From: Linus Torvalds
Date: Fri Feb 10 2023 - 14:18:31 EST
On Fri, Feb 10, 2023 at 11:02 AM Andy Lutomirski <luto@xxxxxxxxxx> wrote:
>
> Second, either make splice more strict or add a new "strict splice"
> variant. Strict splice only completes when it can promise that writes
> to the source that start after strict splice's completion won't change
> what gets written to the destination.
The thing ius, I think your "strict splice" is pointless and wrong.
It's pointless, because it simply means that it won't perform well.
And since the whole point of splice was performance, it's wrong.

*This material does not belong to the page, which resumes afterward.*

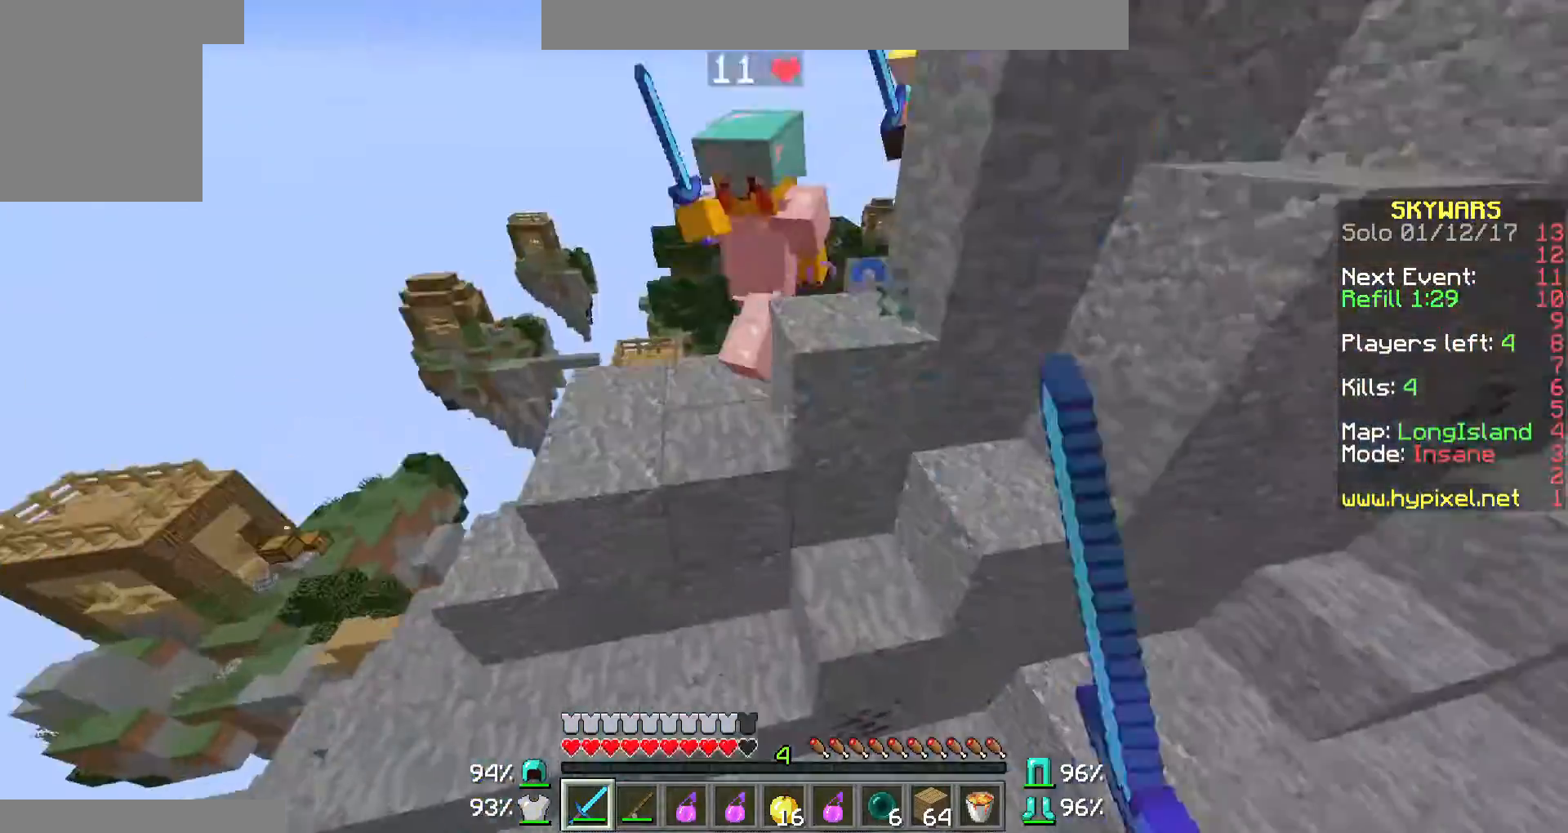
{"keys": ["w"], "mouse": [], "events": [[67, "mouse_left", "down"], [100, "mouse_left", "up"], [267, "mouse_right", "down"], [400, "mouse_right", "up"]]}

I really think the whole "source needs to be stable" is barking up the
wrong tree.
You are pointing fingers at splice().
And I think that's wrong.
We should point the fingers at either the _user_ of splice - as Jeremy
Allison has done a couple of times - or we should point it at the sink
that cannot deal with unstable sources.
Because that whole "source is unstable" is what allows for that higher
performance. The moment you start requiring stability, you _will_ lose
it. You will have to lock the page, you'll have to umap it from any
shared mappings, etc etc. And even if there are no writers, or no
current mappers, all that effort to make sure that is the case is
actually fairly expensive.
So I would instead suggest a different approach entirely, with several
different steps:
- make sure people are *aware* of this all.
Maybe this thread raised some awareness of it for some people, but
more realistically - maybe we can really document this whole issue
somewhere much more clearly
- it sounds like the particular user in question (samba) already very
much has a reasonable model for "I have exclusive access to this" that
just wasn't used
- and finally, I do think it might make sense for the networking
people to look at how the networking side works with 'sendpage()'.
Because I really think that your "strict splice" model would just mean
that now the kernel would have to add not just a memcpy, but also a
new allocation for that new stable buffer for the memcpy, and that
would all just be very very pointless.
Alternatively, it would require some kind of nasty hard locking
together with other limitations on what can be done by non-splice
users.
Linus